The Access Queue is depleted by the Access Recorder, active after start() completion, to perform a simple reordering for accessed entries into the front of the RC-LRU. An entry that is out of the RC-LRU remains out after being processed by the recorder, and an entry that is in is moved to the head. A single thread runs the Access Recorder, and it is terminated when stop() is called on the CFC.

Behaviors

Reference/Dereference

Entries can have their reference counts incremented, with 0->1 moving them out of the RC-LRU, or decremented, with 1->0 moving them in to the RC-LRU, being placed at the head. Directory {,de}references operate in batch over their contained entries, with directory digests functioning as extreme space-saving shorthands for digest sets.

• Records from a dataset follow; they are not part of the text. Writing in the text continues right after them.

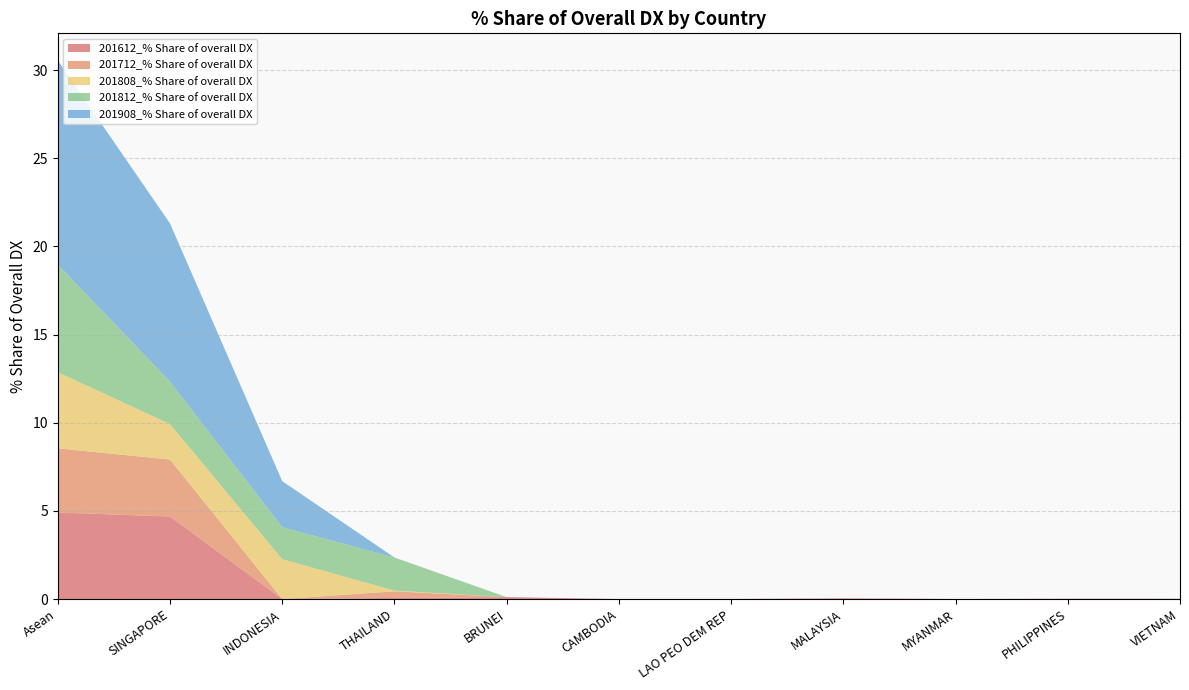

Reading left to right, extract all data points from this chart.

201612_% Share of overall DX: 4.9	4.7	0.0	0.1	0.1	0.0	0.0	0.0	0.0	0.0	0.0
201712_% Share of overall DX: 3.6	3.2	0.0	0.4	0.0	0.0	0.0	0.0	0.0	0.0	0.0
201808_% Share of overall DX: 4.3	2.0	2.3	0.0	0.0	0.0	0.0	0.0	0.0	0.0	0.0
201812_% Share of overall DX: 6.1	2.4	1.8	1.9	0.0	0.0	0.0	0.0	0.0	0.0	0.0
201908_% Share of overall DX: 11.6	9.0	2.6	0.0	0.0	0.0	0.0	0.0	0.0	0.0	0.0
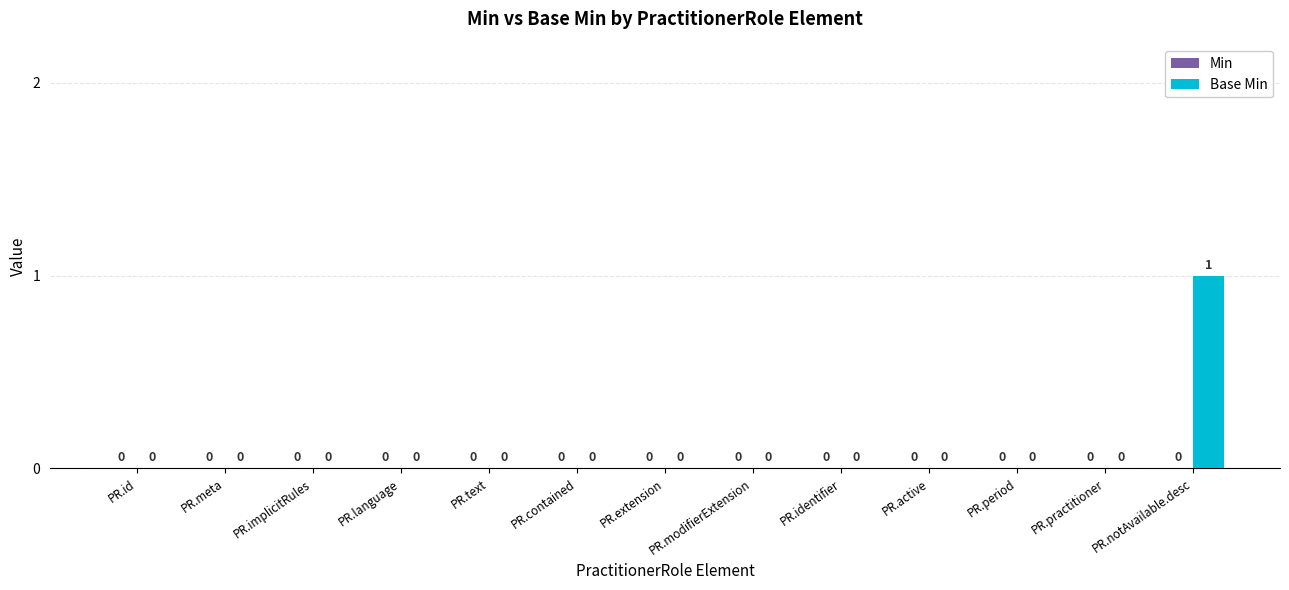

Are the bars horizontal?

No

Asynchronous Filesystem Monitor

Entry and Directory metadata content Time To Live checks provide convergent consistency in the event of asynchronous filesystem manipulation - in the event of an unexpected availability or permission change to the filesystem, the CFC eventually discovers and presents corrected state.

Expiration

As a result of any intended insertion into the CFC, the total content size of the CAS is ‘charged’ by adding the size of the new content. A test is performed against this size. If the size exceeds a configurable maximum content size, expiration occurs and blocks the insertion until complete. To expire content, the CFC removes the tail of the RC-LRU, attempts a delegate write if configured, expires its associated directories, removes its metadata, deletes its file content, and will executable-impartially invoke a callback with the expired digest. This process is repeated until the size is once again below the maximum content size.

Delegation

The CFC supports a waterfall delegation to a CAS Interface Object. This Object (currently) sees the following interactions:

  • Writes upon expirations of a referencing CFC, with full output streaming.
  • Reads upon content missing from a referencing CFC, with read through insertion of the referencing CFC as an entry
  • FindMissingBlobs for filtered entries that remain missing from a referencing CFC.